ORDONNANCE DANS LE DOSSIER T-607-21

LA COUR ORDONNE :

  1. La requête des défenderesses est accueillie.

  2. Les défenderesses sont autorisées à signifier et à déposer la défense modifiée qu’elles proposent dans le formulaire joint à l’annexe « A » de leur avis de requête.

  3. Les dépens de la présente requête, fixés à 3000 $, sont adjugés aux défenderesses.

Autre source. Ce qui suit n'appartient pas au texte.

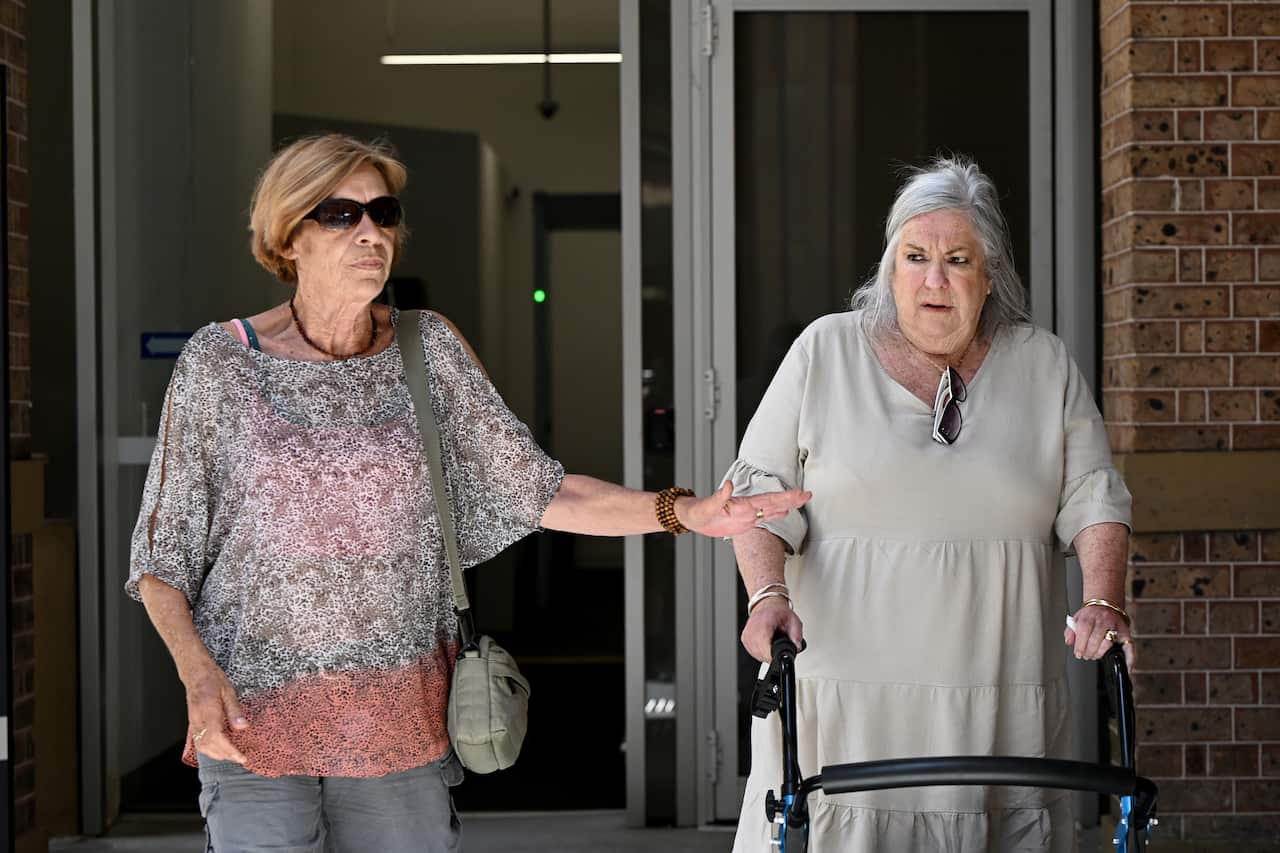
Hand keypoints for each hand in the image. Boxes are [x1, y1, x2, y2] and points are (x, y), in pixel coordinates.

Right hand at [183, 660, 249, 763]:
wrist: (196, 673)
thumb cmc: (212, 679)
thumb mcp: (228, 691)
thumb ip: (235, 710)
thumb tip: (243, 727)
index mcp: (208, 711)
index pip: (218, 737)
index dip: (229, 750)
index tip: (241, 756)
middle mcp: (199, 720)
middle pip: (209, 745)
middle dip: (225, 755)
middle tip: (239, 758)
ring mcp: (194, 723)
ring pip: (201, 746)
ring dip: (216, 754)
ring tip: (231, 756)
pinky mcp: (193, 723)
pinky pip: (197, 741)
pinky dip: (208, 749)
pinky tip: (218, 750)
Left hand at [676, 482, 811, 538]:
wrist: (692, 518)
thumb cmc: (697, 512)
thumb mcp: (706, 506)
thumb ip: (719, 496)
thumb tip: (728, 484)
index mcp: (741, 504)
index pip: (767, 500)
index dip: (783, 497)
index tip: (798, 493)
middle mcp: (747, 507)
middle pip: (773, 502)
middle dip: (791, 498)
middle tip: (808, 494)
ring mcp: (747, 514)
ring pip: (772, 509)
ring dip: (788, 505)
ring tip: (803, 499)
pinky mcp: (745, 521)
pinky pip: (764, 518)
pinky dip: (776, 515)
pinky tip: (786, 512)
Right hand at [741, 597, 803, 662]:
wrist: (768, 605)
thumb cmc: (778, 612)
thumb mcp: (793, 620)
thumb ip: (796, 634)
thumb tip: (796, 647)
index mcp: (764, 622)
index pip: (763, 643)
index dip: (771, 653)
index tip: (777, 654)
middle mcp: (753, 628)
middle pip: (759, 651)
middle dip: (770, 655)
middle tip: (777, 649)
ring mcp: (747, 634)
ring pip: (754, 653)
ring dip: (764, 654)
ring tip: (771, 645)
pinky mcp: (744, 638)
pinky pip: (751, 651)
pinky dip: (759, 652)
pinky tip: (765, 645)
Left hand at [1065, 604, 1135, 668]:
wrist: (1106, 605)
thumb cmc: (1091, 615)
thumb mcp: (1077, 618)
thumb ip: (1070, 631)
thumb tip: (1069, 642)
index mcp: (1090, 616)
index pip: (1084, 630)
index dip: (1080, 644)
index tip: (1078, 653)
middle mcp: (1104, 620)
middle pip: (1095, 638)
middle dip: (1089, 651)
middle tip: (1085, 656)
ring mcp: (1116, 626)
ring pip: (1109, 643)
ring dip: (1100, 653)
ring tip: (1094, 655)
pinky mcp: (1126, 633)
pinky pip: (1130, 647)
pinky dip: (1130, 658)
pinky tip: (1127, 667)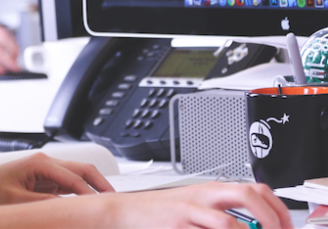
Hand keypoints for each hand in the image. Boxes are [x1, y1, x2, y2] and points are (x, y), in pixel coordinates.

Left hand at [0, 152, 112, 205]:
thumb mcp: (16, 203)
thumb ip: (45, 205)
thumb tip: (70, 209)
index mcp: (40, 164)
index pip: (76, 180)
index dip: (93, 196)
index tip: (106, 210)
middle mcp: (45, 164)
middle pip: (82, 170)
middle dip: (102, 185)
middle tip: (118, 203)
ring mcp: (44, 171)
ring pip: (77, 177)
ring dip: (93, 189)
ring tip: (108, 205)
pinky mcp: (42, 181)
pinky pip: (67, 186)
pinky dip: (80, 195)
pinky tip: (87, 207)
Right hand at [107, 182, 292, 228]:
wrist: (125, 212)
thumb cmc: (161, 211)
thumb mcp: (193, 204)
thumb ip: (222, 211)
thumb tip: (255, 226)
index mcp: (211, 189)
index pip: (255, 189)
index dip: (278, 208)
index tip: (287, 228)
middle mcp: (203, 196)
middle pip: (247, 195)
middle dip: (270, 219)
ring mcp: (190, 211)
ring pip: (229, 222)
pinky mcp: (177, 226)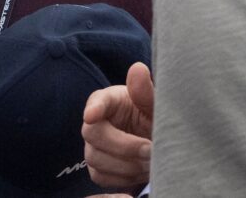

  4. Le droit de la demanderesse de réclamer les dépens occasionnés par les modifications des défenderesses est différé, et le montant d’une telle réclamation relèvera du pouvoir discrétionnaire de la Cour.

« Richard F. Southcott »

Juge

Traduction certifiée conforme

Christopher Cyr


COUR FÉDÉRALE

AVOCATS INSCRITS AU DOSSIER


DOSSIER :

T-607-21

INTITULÉ :

APOTEX INC. c JANSSEN INC., JANSSEN ONCOLOGY INC. et BTG INTERNATIONAL LTD.

LIEU DE L’AUDIENCE :

TENUE PAR VIDÉOCONFÉRENCE

DATE DE L’AUDIENCE :

LE 22 SEPTEMBRE 2022

ORDONNANCE ET MOTIFS PUBLICS :

LE JUGE SOUTHCOTT

DATE DES MOTIFS :

LE 27 OCTOBRE 2022

COMPARUTION POUR LA DEMANDERESSE — APOTEX :

M. Jerry Topolski

POUR LA DEMANDERESSE

COMPARUTION POUR LES DÉFENDERESSES — Janssen Inc. et BTG International LTD. :

M. Peter Wilcox

POUR LES DÉFENDERESSES

COMPARUTION POUR LA DÉFENDERESSE — Janssen Oncology, Inc. :

M. David Yi

POUR LA DÉFENDERESSE

AVOCATS INSCRITS AU DOSSIER :

Goodmans LLP

Toronto (Ontario)

POUR LA DEMANDERESSE

Bellmore Neidrauer LLP et Norton Rose Fulbright Canada S.E.N.C.R.L., s.r.l.